## Fragmento de página
------------------------------

En el año 2010, el documentalista Carlos Felipe Montoya
abordaba la inexorable realidad de las lenguas maternas que van muriendo con
sus últimos hablantes, tornando visible el trágico destino de las lenguas
indígenas del siglo XXI. En aquella ocasión, el “abuelo Noé” era considerado el
último hablante Ivo’tsa (conocidos como
Ocaina) de su pueblo. En 2015 el autor pudo presentar su documental Kome Urue:
los niños de la selva, donde intentó reflejar la vida de los pueblos de los
ríos. Noé Siake, destinatario de esa obra, partió junto con sus ancestros en
septiembre de 2016, luego de años de no
poder comunicarse en su propia lengua.
Buscando historias entre los ríos y las malocas
La historia de un hombre que podría ser el último
sobreviviente de un pueblo milenario es una versión contemporánea del fin de
los tiempos. Con él podría morir una lengua ancestral y con esa muerte se
apagaría el mundo. El cacique Noé Siake, el último abuelo ocaina de La
Chorrera, Amazonas, vivió en una maloca a orillas del río Igará Paraná. Cuando
el documentalista Carlos Felipe Montoya lo conoció, el “abuelo Noé” tenía 86
años y ya casi a nadie con quién hablar. Para llegar hasta él tuvo que
atravesar medio país, sobrevolando la selva. Para escuchar los últimos
destellos de su milenaria sabiduría, tuvo que perderse en las curvas
interminables de un río mágico que atraviesa un extenso territorio, alguna vez
mal conocido como “El paraíso del diablo”.
Se recomienda al final del texto la lectura de aquel viaje
relatado por el propio cineasta. Lo que resulta inevitable es recrear la vida
del cacique Noé Siake, en su maloca, donde apenas puede pronunciar unas pocas
palabras en español, logrando expresarse completamente en la lengua originaria
del pueblo Ivo’tsa, que según detallan algunas crónicas se encuentra en un
lento proceso de desaparición (una de las tantas lenguas amerindias
consideradas “moribundas” por los lingüistas),
Montoya comenta que las personas no son conscientes de que el
desarrollo del automóvil estuvo cimentado directamente sobre la sangre de miles
de indígenas amazónicos. Después de que John Dunlop inventara los neumáticos en
1887 y de que Henry Ford popularizara el automóvil en 1908, el caucho o siringa
se convirtió en el oro blanco de la selva. En La Chorrera estaba ubicada la
tenebrosa Casa Arana, un centro de acopio del caucho donde fueron esclavizados
los indígenas de los pueblos Uitoto, Muinane, Bora, y Ocaina. Los relatos de la
Casa Arana, hoy convertida por los propios indígenas en el colegio “Casa del
conocimiento”, son escalofriantes. Los nativos eran obligados a recolectar el
caucho que los ingleses y peruanos de entonces explotaban comercialmente. Si no
cumplían con un determinado peso semanal, familias y clanes enteros eran
cazados en la selva, esclavizados y exterminados. Algunas fuentes afirman que
en menos de diez años fueron asesinados sistemáticamente cerca de setenta mil
indígenas.

------------------------------

Filas de etiquetado de formas
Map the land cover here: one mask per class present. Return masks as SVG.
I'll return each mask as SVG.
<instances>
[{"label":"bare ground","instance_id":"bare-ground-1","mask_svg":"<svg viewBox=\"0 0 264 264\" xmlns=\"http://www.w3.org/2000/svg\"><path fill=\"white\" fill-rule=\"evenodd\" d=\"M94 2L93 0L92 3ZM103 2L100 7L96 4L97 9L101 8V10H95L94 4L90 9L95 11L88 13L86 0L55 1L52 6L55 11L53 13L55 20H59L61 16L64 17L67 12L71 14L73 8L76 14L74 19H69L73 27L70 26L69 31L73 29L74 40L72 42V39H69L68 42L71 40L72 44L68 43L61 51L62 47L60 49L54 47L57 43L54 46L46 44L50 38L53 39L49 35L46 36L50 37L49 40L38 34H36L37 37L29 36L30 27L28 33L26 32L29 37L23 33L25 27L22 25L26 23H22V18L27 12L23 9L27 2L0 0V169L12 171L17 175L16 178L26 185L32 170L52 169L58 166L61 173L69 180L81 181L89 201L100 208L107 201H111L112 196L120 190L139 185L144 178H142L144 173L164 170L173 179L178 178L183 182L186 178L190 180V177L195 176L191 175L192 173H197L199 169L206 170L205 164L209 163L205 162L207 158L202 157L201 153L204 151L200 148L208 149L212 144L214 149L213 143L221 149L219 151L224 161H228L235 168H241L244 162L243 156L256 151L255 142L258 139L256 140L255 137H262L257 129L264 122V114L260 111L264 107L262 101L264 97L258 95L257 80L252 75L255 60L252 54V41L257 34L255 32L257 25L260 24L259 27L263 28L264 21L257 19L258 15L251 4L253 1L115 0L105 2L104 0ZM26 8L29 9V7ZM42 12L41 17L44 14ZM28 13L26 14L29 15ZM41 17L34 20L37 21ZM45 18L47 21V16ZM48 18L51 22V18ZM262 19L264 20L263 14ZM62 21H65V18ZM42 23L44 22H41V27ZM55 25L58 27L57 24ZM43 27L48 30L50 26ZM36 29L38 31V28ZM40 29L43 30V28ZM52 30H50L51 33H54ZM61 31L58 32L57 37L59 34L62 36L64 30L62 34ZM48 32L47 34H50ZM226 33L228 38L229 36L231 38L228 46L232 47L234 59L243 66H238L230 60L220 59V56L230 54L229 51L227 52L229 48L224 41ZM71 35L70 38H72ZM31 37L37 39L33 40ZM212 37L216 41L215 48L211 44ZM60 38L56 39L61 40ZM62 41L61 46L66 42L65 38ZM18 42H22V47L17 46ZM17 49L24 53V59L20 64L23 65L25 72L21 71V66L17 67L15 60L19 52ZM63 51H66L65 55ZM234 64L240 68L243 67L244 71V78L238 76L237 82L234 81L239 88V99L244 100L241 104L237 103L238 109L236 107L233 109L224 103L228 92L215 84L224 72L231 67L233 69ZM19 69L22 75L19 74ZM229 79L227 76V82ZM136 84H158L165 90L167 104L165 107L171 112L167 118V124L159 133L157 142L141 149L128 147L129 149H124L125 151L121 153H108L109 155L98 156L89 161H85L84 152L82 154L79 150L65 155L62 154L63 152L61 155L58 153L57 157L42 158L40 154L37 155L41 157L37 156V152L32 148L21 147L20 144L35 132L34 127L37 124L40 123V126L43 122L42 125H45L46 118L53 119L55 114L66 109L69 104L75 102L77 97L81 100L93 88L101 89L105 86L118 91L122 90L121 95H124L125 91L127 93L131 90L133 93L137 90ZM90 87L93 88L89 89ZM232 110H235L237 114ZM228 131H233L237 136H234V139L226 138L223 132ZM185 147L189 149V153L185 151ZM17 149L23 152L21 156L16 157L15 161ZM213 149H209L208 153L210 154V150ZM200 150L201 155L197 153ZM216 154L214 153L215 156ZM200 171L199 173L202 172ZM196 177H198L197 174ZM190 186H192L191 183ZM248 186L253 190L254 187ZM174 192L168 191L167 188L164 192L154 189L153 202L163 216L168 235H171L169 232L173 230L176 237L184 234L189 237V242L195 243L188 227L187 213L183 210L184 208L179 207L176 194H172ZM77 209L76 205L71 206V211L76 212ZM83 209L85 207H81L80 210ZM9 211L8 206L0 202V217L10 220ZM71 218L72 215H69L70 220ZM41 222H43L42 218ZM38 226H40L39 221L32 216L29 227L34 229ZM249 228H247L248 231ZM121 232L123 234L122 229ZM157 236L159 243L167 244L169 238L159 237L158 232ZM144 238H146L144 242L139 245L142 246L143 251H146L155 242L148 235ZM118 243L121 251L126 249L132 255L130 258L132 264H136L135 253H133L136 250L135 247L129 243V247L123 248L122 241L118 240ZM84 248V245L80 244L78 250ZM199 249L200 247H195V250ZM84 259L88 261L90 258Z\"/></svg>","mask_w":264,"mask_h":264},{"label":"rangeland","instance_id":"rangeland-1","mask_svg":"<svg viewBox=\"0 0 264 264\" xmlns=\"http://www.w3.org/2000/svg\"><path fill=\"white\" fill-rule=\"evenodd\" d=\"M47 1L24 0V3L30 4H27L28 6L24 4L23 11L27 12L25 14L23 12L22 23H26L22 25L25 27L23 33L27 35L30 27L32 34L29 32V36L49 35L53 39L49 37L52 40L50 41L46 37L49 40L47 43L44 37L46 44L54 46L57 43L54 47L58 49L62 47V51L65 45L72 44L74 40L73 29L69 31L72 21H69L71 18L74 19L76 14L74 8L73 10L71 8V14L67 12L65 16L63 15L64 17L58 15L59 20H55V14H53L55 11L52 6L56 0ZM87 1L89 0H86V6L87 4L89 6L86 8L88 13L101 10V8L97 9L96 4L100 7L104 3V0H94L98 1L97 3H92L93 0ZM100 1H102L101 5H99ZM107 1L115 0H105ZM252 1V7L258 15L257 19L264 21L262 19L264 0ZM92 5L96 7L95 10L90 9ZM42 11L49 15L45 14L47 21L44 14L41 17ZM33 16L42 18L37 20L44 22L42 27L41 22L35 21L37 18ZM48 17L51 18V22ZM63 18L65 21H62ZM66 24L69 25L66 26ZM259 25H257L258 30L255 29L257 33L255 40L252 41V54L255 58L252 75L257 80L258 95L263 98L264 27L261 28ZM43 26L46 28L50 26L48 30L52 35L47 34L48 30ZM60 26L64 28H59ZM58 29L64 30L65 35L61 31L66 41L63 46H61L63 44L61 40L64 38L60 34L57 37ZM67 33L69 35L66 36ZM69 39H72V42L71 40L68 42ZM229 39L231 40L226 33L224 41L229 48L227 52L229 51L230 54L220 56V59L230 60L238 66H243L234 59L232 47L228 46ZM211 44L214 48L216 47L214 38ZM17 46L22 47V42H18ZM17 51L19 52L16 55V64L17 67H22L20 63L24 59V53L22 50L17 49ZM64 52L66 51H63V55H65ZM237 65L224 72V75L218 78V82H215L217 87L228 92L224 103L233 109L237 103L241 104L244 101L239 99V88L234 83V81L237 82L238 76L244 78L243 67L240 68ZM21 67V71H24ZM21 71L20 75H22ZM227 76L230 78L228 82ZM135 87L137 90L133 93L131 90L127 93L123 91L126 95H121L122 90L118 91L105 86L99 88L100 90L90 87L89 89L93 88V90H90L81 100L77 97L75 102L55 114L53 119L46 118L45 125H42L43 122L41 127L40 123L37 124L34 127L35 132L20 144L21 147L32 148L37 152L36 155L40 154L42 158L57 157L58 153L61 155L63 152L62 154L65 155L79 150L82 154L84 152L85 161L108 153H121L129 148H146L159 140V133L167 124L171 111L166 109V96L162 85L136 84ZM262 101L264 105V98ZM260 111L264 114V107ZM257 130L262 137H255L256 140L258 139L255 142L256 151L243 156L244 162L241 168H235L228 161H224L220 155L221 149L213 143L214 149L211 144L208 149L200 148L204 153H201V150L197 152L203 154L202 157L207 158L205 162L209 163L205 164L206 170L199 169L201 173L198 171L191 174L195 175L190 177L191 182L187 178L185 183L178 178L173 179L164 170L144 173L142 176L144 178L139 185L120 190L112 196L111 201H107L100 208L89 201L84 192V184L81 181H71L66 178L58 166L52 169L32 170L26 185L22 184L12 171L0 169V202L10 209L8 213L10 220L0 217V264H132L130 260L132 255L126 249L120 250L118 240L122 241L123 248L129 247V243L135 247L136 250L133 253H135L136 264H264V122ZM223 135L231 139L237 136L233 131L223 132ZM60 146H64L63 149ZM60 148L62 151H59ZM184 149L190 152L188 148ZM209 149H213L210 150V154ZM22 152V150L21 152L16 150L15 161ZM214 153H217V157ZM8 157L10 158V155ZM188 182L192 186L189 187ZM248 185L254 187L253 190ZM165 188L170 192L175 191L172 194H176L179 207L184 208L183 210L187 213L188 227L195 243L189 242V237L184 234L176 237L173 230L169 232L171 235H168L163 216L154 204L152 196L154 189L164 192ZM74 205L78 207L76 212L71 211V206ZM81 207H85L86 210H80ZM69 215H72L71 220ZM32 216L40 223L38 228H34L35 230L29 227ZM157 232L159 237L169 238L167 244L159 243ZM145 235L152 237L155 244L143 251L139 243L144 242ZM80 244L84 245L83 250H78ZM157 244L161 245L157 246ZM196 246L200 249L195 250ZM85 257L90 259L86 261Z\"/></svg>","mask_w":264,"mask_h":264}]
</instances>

------------------------------

## Consigna planteada 1
Enumere los pueblos indígenas que, según el fragmento, fueron esclavizados en la Casa Arana.
## Consigna planteada 2
Responda estas preguntas a partir del fragmento:
(a) ¿Qué edad tenía el "abuelo Noé" cuando Carlos Felipe Montoya lo conoció?
(b) ¿En qué año inventó John Dunlop los neumáticos?
(c) ¿A orillas de qué río vivía Noé Siake en su maloca?
## Consigna planteada 3
Indique si cada afirmación concuerda con el fragmento y cite las palabras que lo deciden:
(a) Montoya presentó su documental Kome Urue en 2015.
(b) La Casa Arana funciona hoy como museo.
(c) Noé Siake murió en 2018.
Las filas no intervienen en lo que aquí se solicita.

## Respuesta correcta 1
Uitoto, Muinane, Bora y Ocaina.

## Respuesta correcta 2
(a) 86 años.
(b) En 1887.
(c) Del río Igará Paraná.

## Respuesta correcta 3
(a) Sí: "En 2015 el autor pudo presentar su documental Kome Urue".
(b) No: "hoy convertida por los propios indígenas en el colegio “Casa del conocimiento”".
(c) No: "partió junto con sus ancestros en septiembre de 2016".